Big Rewards Await Those Brave Enough to Bet on Brazil, Banks Say

(Bloomberg) -- Brazil’s stock market has more to give than take.

Analysts from some of the nation’s biggest banks are sticking to their optimistic calls after a harsh month for Brazilian assets which sent the benchmark index to its lowest level in 14 months in U.S. dollar terms. Stocks are cheap enough to justify buying even as a rout hits emerging-market assets and with an all-or-nothing election just a month away, they say.

Brazilian equities show a 109 percent upside if there’s a significant post-election fiscal adjustment and a 29 percent downside with no adjustments, in U.S. dollar terms, according to Bradesco BBI’s analyst Andre Carvalho.

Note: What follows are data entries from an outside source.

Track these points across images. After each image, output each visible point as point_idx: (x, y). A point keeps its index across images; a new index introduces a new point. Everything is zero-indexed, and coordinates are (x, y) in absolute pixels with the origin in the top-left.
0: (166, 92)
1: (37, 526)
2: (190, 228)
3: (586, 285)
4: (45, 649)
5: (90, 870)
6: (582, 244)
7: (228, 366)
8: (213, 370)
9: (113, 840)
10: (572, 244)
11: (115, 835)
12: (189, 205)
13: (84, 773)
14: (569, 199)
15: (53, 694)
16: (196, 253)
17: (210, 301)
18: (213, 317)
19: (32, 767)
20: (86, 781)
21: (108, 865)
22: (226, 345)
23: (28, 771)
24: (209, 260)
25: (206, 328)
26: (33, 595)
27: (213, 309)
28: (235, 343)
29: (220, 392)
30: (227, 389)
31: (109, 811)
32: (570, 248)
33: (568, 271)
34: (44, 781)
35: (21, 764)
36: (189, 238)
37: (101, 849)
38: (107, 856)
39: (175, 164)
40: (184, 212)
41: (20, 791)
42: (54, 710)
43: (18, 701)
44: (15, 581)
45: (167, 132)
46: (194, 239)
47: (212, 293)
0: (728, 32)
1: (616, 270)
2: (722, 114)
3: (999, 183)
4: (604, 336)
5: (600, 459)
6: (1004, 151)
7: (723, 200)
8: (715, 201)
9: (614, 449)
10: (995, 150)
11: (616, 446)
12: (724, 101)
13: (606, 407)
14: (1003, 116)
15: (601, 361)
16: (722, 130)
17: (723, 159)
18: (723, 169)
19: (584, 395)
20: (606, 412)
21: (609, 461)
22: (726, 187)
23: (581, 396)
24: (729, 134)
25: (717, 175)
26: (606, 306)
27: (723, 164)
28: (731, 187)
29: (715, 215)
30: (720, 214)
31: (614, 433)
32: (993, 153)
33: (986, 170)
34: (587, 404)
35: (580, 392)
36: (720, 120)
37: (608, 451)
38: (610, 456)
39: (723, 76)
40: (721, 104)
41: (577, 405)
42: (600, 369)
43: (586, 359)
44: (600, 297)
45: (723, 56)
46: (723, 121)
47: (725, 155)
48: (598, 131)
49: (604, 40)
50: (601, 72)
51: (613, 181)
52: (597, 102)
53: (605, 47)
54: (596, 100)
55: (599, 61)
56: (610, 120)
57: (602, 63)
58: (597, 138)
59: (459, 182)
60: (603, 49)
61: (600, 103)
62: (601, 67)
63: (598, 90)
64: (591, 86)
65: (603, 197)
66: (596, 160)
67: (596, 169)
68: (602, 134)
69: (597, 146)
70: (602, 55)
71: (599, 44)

"The case of Brazilian equities is particularly interesting, with very asymmetric potential returns," Carvalho wrote in a Sept. 4 report. Bradesco BBI is overweight on Brazil and Chile in Latin America.

BTG Pactual and Itau BBA agree, even as market-favorite Geraldo Alckmin lags in polls with just with 9 percent of voter intention. According to a Datafolha survey from Aug. 22, former Army captain Jair Bolsonaro leads with 22 percent in a scenario that excludes jailed former President Luiz Inacio Lula da Silva, who has been banned from running due to a corruption conviction.

"We see a compelling risk-reward," BTG Pactual analysts Carlos Sequeira and Bernardo Teixeira wrote in a Sept. 3 report. The bank believes the chances of a right- or center-right candidate winning the electoral race are around 60 percent.

Big Rewards Await Those Brave Enough to Bet on Brazil, Banks Say

Itau BBA is also maintaining its overweight recommendation, leaving its target for the Ibovespa unchanged at 83,700 by year-end as Brazil is trading at a discount to its historical average.

The Ibovespa traded at 75,045 as of 12:19 p.m. in Sao Paulo Wednesday, and is down 7.8 percent in the past month.